La vida suficiente abre los
ojos a la belleza y la brillantez, y relega la envidia y la rivalidad. Se
centra en las menudencias, en los comentarios pasajeros, en las emociones
sencillas para acercarse a otra forma posible de pensamiento que no es el que
emana de nuestra interioridad, siempre solipsista y etiquetadora, sino el que
pone de manifiesto la opacidad que preside las interacciones con los demás.
Aceptar la opacidad, dice Marina, “es una forma de interpretación íntima”. La
filósofa canadiense E. Manning, que dirige un laboratorio de pensamiento en
movimiento relacionado con el espectro autista, dice: “La suspensión del
juicio… es un estado infinitamente más difícil de mantener y de trasladar a un
activo. Si no convertimos a alguien en un tipo, en un símbolo, entonces no
tendremos la capacidad de valorar su actuación y por extensión, la nuestra. Esta
suspensión deshace el nudo competitivo que obstaculiza el diálogo… menospreciar
a personalidades en apariencia nada excepcionales (ya formen parte de la
ficción o de la vida real) podría indicar que solo sabemos relacionarnos con
ellos si ya se encuentran dentro de nuestras preexistentes categorías de éxito
y fracaso”. La opacidad es concepto clave de transformación que fuerza a
desproteger aquello que nos separa para, como dijo, Judit Butler “ser
reconfigurados por la existencia de los otros”.

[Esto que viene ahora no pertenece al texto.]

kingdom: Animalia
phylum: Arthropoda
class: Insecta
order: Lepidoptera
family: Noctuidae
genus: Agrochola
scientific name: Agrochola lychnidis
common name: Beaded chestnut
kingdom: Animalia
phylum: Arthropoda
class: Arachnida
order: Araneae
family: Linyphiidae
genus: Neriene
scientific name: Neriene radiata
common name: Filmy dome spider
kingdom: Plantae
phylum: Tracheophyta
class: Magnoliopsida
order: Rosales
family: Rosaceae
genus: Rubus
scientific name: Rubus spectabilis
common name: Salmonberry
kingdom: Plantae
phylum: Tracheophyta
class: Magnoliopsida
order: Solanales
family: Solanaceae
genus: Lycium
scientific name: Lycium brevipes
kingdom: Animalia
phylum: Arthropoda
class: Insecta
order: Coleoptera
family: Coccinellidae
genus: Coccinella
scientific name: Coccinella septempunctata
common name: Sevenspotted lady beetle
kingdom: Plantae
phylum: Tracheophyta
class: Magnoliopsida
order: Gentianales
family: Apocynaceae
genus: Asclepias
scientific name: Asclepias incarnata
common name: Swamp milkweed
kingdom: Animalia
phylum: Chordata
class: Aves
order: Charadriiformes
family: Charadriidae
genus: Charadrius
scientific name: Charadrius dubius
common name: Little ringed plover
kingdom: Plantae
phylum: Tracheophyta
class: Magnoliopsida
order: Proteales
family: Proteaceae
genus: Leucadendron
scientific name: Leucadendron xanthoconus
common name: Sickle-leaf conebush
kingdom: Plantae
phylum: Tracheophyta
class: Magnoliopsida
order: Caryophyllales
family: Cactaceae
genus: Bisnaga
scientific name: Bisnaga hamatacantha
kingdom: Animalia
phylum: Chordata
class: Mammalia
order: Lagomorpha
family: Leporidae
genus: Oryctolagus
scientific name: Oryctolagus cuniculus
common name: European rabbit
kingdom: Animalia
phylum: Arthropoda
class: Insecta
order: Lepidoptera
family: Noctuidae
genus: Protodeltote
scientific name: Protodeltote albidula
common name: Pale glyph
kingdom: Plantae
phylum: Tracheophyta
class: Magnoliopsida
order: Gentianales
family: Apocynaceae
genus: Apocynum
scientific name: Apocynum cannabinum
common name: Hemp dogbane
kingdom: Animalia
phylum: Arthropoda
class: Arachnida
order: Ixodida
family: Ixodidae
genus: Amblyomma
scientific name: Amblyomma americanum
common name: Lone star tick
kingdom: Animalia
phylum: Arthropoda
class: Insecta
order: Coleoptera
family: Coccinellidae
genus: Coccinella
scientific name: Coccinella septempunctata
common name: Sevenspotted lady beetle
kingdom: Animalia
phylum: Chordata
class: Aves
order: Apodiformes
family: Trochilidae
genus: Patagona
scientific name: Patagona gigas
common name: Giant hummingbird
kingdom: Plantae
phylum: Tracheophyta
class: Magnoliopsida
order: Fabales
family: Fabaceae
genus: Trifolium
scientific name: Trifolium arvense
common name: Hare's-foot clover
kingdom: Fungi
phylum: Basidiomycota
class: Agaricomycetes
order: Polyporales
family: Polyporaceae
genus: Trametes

Comparto las dificultades de
las pretensiones que persigue la ensayista, pero admiro su trabajado intento de
hacernos comprender algo que puede ser revolucionario: “Qué diferentes serían
nuestras interacciones con los otros si tuviéramos la paciencia de esperar a
que se manifieste lo que no resulta enseguida evidente y, sin embargo, está a
punto de aparecer”. Lectura exigente, pero iluminadora porque nos muestra la
invisibilidad de lo evidente.
La información que tenemos de
esta profesora de Filología Francesa y Literatura Comparada en el Bard College (universidad
privada de las artes liberales) en el estado de Nueva York, es escasa. En una
entrevista para una revista francesa dijo: “Dejemos de buscar a las personas
que nos hacen quedar bien”.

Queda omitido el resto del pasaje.